User Supplied Translation FunctionsΒΆ

So far, there’s a way to pass an argument through without change, or optionally, do translation work on it if it is an integer that means something else, or optionally, work on the contents of a list or tuple dictionary values and/or dictionary keys.

What if the translation requirement is more complex for an argument? For example, an integer that needs to be packed or unpacked as an internet address? Or some other translation function that can do all it needs to do using one argument?

For those cases, the translation specification for each dbus path can include its own translation functions.

Note: If a user supplied translation function requires access to more than one argument to work, such as making a class instance out of several arguments, or vice versa, read [TS Special case: Convert one object instance to from many DBus arguments](https://github.com/hcoin/pydbus/wiki/TS-Special-case:-Convert-one-object-instance-to-%5C-from-many-DBus-arguments) then return to this document ### Calling User or Standard Translation Functions

If key,value pair:

` { ‘_match_to_function’ : True } `

exists in the translation dictionary for an argument, any other routines that could have changed the argument are ignored, and the following processing replaces it:

This is the facility whereby dbus arguments are converted into python class instances more complex than the above, and vice versa. also any special argument filtering or custom translations can occur.

If this pair is in the dictionary, processing proceeds as follows:

First: The argspec keys are searched for an exact match to the dbus/Glib format substring that is meant to describe the argument the translation is to deal with. So if the format string that is an exact match for the argument (Such as ‘au’ as ‘array of unsigned’), treat the value string as either a directly callable function, or: if not callable, then a tuple of strings like (‘the module to import’,’the callable function in it’)

` So: { “au”, (‘import_module_argument’,’function to deal with au’)}`

and if directly callable:

` (name)(argument,argument_index,dbus_format,to_dbus)`

using the function’s return value as the argument value returned to the caller.

So if the user supplied a function

`def foo(arg,idx,fmt,direction): `
return str(arg)+” is special”

an an argspec dictionary key value pair (along with the _match_function : True pair above):

{ ‘s’ , foo } ` `# or { ‘s’, (‘module_with_foo’,’foo’}

function foo would be called as

foo(‘string argument’,1,’s’,True)

This, assuming we are dealing with the argument next right from the first. and the dbus variable replaced with whatever foo returns.

So in this case, every simple string would have ‘ is special’ added to it both on the way to and on the way from dbus.

Note: The dbus format for a particular argument is just that portion of the whole dbus introspection string that is to match that argument. So ‘us’ would apply ‘u’ to the first argument, and ‘s’ to the second argument.

If the function can deal with a container, then it can be passed containers and match such things as ‘au’. Howvever, it’s perfectly legal to use the description above to manage containers and if this function call feature is specified within a container, each element will be a separate call and the format string would be just for that element.

So in the ‘au’ case, if called to process the elements of the a (list) container, the function would be called for each element in the list and with the format guidance ‘u’.

Exactly likewise if going from python to dbus. The argument to foo will be the python supplied one, the return value passed to dbus, except the to_dbus variable will be false. However, it is good maintainability to be able to write one function that deals with going to or from a python class to keep like semantics together.

Second:

If there is no key in the dictionary matching the dbus introspection string, all the argspec keys are treated as regular expressions, and the introspection string is modified to have the argument index as a prefix:

str(argument_index)+’:’+dbus_introspection_arg_format_substring

The system will match the keys against the string as formatted above, stop at the first match and call respective function as above.

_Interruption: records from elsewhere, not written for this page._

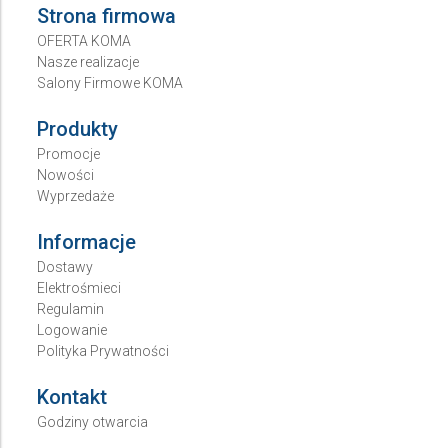
Strona firmowa
OFERTA KOMA
Nasze realizacje
Salony Firmowe KOMA
Produkty
Promocje
Nowości
Wyprzedaże
Informacje
Dostawy
Elektrośmieci
Regulamin
Logowanie
Polityka Prywatności
Kontakt
Godziny otwarcia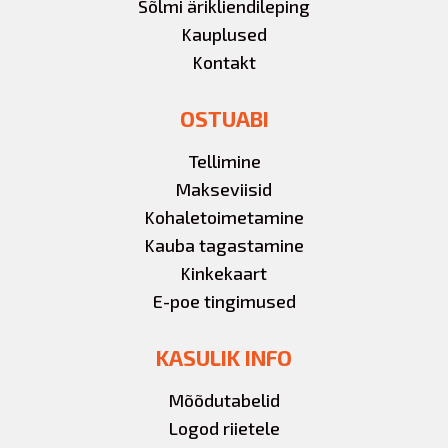
Sõlmi ärikliendileping
Kauplused
Kontakt
OSTUABI
Tellimine
Makseviisid
Kohaletoimetamine
Kauba tagastamine
Kinkekaart
E-poe tingimused
KASULIK INFO
Mõõdutabelid
Logod riietele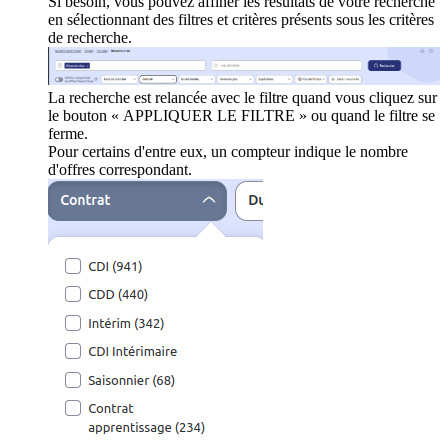
Si besoin, vous pouvez affiner les résultats de votre recherche
en sélectionnant des filtres et critères présents sous les critères
de recherche.
La recherche est relancée avec le filtre quand vous cliquez sur
le bouton « APPLIQUER LE FILTRE » ou quand le filtre se
ferme.
Pour certains d'entre eux, un compteur indique le nombre
d'offres correspondant.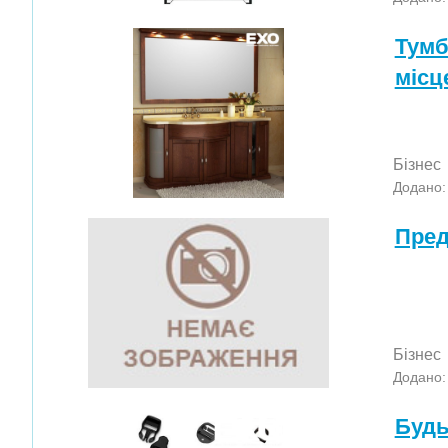
Тумб
місц
Бізнес
Додано:
Пред
Бізнес
Додано:
Будь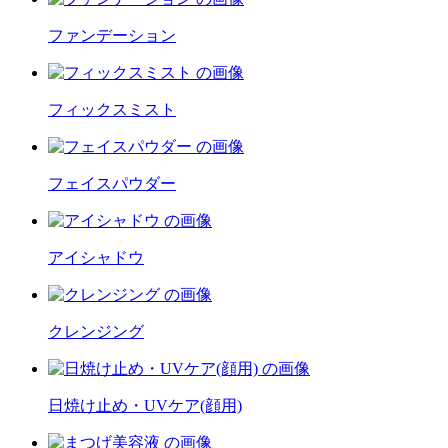
ファンデーション
フィックスミスト
フェイスパウダー
アイシャドウ
クレンジング
日焼け止め・UVケア(顔用)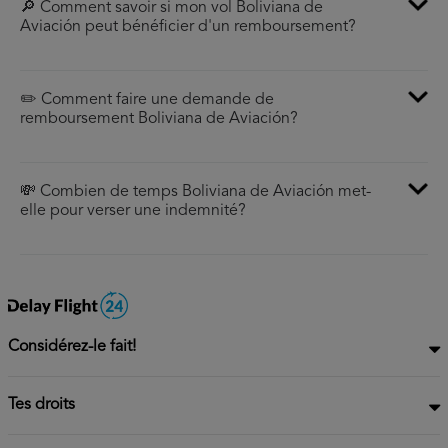
🔎 Comment savoir si mon vol Boliviana de
Aviación peut bénéficier d'un remboursement?
✏️ Comment faire une demande de
remboursement Boliviana de Aviación?
💸 Combien de temps Boliviana de Aviación met-
elle pour verser une indemnité?
Considérez-le fait!
Tes droits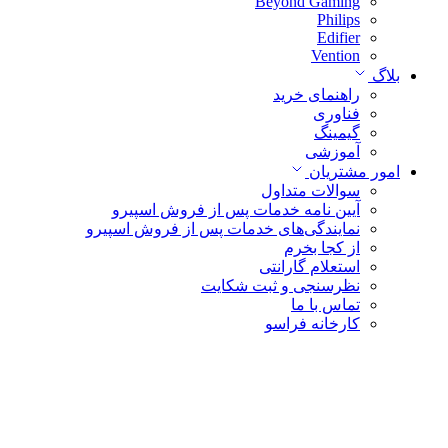
Beyond Gaming
Philips
Edifier
Vention
بلاگ
راهنمای خرید
فناوری
گیمینگ
آموزشی
امور مشتریان
سوالات متداول
آیین نامه خدمات پس از فروش اسپیرو
نمایندگی‌های خدمات پس از فروش اسپیرو
از کجا بخرم
استعلام گارانتی
نظرسنجی و ثبت شکایت
تماس با ما
کارخانه فراسو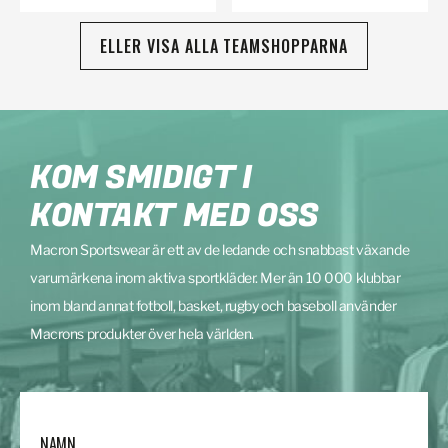
ELLER VISA ALLA TEAMSHOPPARNA
KOM SMIDIGT I
KONTAKT MED OSS
Macron Sportswear är ett av de ledande och snabbast växande
varumärkena inom aktiva sportkläder. Mer än 10 000 klubbar
inom bland annat fotboll, basket, rugby och baseboll använder
Macrons produkter över hela världen.
NAMN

So: `translation_spec = { ‘dbus_path_key_name’ : { method_py_to_dbus : `

‘simplematchfunction’ :
{ ‘method_dbus_to_py’ :
{ 0 :
{ “_match_to_function” : True, ”.*” : (‘my.module.to.import.with.foo’,’foo’) }}}}}

would convert every return value to the string version in the example above.

If no regular expression matches, an exception is thrown.

For performance, if there is a choice, it’s always preferable to use specific introspection strings the related functions are able to handle.

Some functions are included and available by default. Only the value below is relevant, the match keys used are possible suggestions only:

`{ ‘2:u’, pydbus.to_ipv4_address } `

converts unsigned 32 bit byte-swapped integers to the python ipaddress.IPv4Address class, only if this is argument index 2 (third from left).

`{ ‘au’, pydbus.to_ipv4_network } `

converts the first unsigned value in the array as the network address of an IPv4Network class with prefix length = the second value without regard to which argument index this is.

Other functions are: * pydbus.to_ipv6_address – converts a byte-swapped byte array to the ipv6 address class. * pydbus.to_ipv6_network – converts the tuple (byte-swapped byte array address,prefixlength) * pydbus.to_ipv6_address_list – converts [{‘prefix’:num},{‘address’:byteswappeduint32},.. to [ IPv6Address, IPV6Address, ... ]

etc. To see the full list, look in the translations directory in the pybus folder.